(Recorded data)
━━━━━━━━━━━━━━━━━━━━

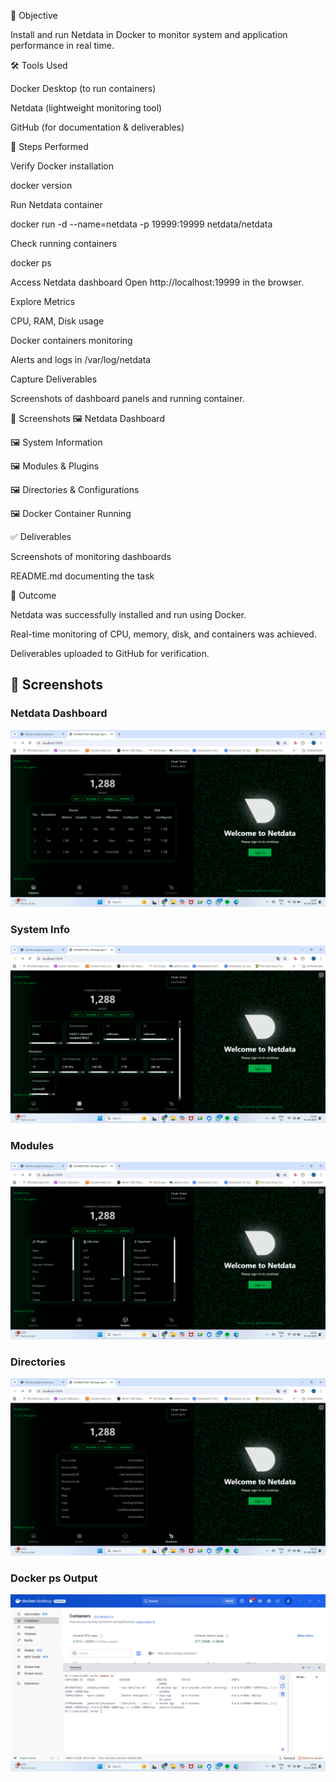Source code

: 📌 Objective

Install and run Netdata in Docker to monitor system and application performance in real time.

🛠️ Tools Used

Docker Desktop (to run containers)

Netdata (lightweight monitoring tool)

GitHub (for documentation & deliverables)

🚀 Steps Performed

Verify Docker installation

docker version


Run Netdata container

docker run -d --name=netdata -p 19999:19999 netdata/netdata


Check running containers

docker ps


Access Netdata dashboard
Open http://localhost:19999
 in the browser.

Explore Metrics

CPU, RAM, Disk usage

Docker containers monitoring

Alerts and logs in /var/log/netdata

Capture Deliverables

Screenshots of dashboard panels and running container.

📸 Screenshots
🖼️ Netdata Dashboard

🖼️ System Information

🖼️ Modules & Plugins

🖼️ Directories & Configurations

🖼️ Docker Container Running

✅ Deliverables

Screenshots of monitoring dashboards

README.md documenting the task

🎯 Outcome

Netdata was successfully installed and run using Docker.

Real-time monitoring of CPU, memory, disk, and containers was achieved.

Deliverables uploaded to GitHub for verification.


## 📸 Screenshots

### Netdata Dashboard
![Dashboard](./dashboard.png)

### System Info
![System](./system.png)

### Modules
![Modules](./modules.png)

### Directories
![Directories](./directories.png)

### Docker ps Output
![Docker PS](./docker_ps.png)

━━━━━━━━━━━━━━━━━━━━

**Task details:**
Switch every occurrence of "Screenshots" to "Snapshots" across all of the entries above and reproduce the text with nothing else altered. Leave the pictures out of your output.

**Your response:**
Source code

: 📌 Objective

Install and run Netdata in Docker to monitor system and application performance in real time.

🛠️ Tools Used

Docker Desktop (to run containers)

Netdata (lightweight monitoring tool)

GitHub (for documentation & deliverables)

🚀 Steps Performed

Verify Docker installation

docker version


Run Netdata container

docker run -d --name=netdata -p 19999:19999 netdata/netdata


Check running containers

docker ps


Access Netdata dashboard
Open http://localhost:19999
 in the browser.

Explore Metrics

CPU, RAM, Disk usage

Docker containers monitoring

Alerts and logs in /var/log/netdata

Capture Deliverables

Snapshots of dashboard panels and running container.

📸 Snapshots
🖼️ Netdata Dashboard

🖼️ System Information

🖼️ Modules & Plugins

🖼️ Directories & Configurations

🖼️ Docker Container Running

✅ Deliverables

Snapshots of monitoring dashboards

README.md documenting the task

🎯 Outcome

Netdata was successfully installed and run using Docker.

Real-time monitoring of CPU, memory, disk, and containers was achieved.

Deliverables uploaded to GitHub for verification.


## 📸 Snapshots

### Netdata Dashboard
![Dashboard](./dashboard.png)

### System Info
![System](./system.png)

### Modules
![Modules](./modules.png)

### Directories
![Directories](./directories.png)

### Docker ps Output
![Docker PS](./docker_ps.png)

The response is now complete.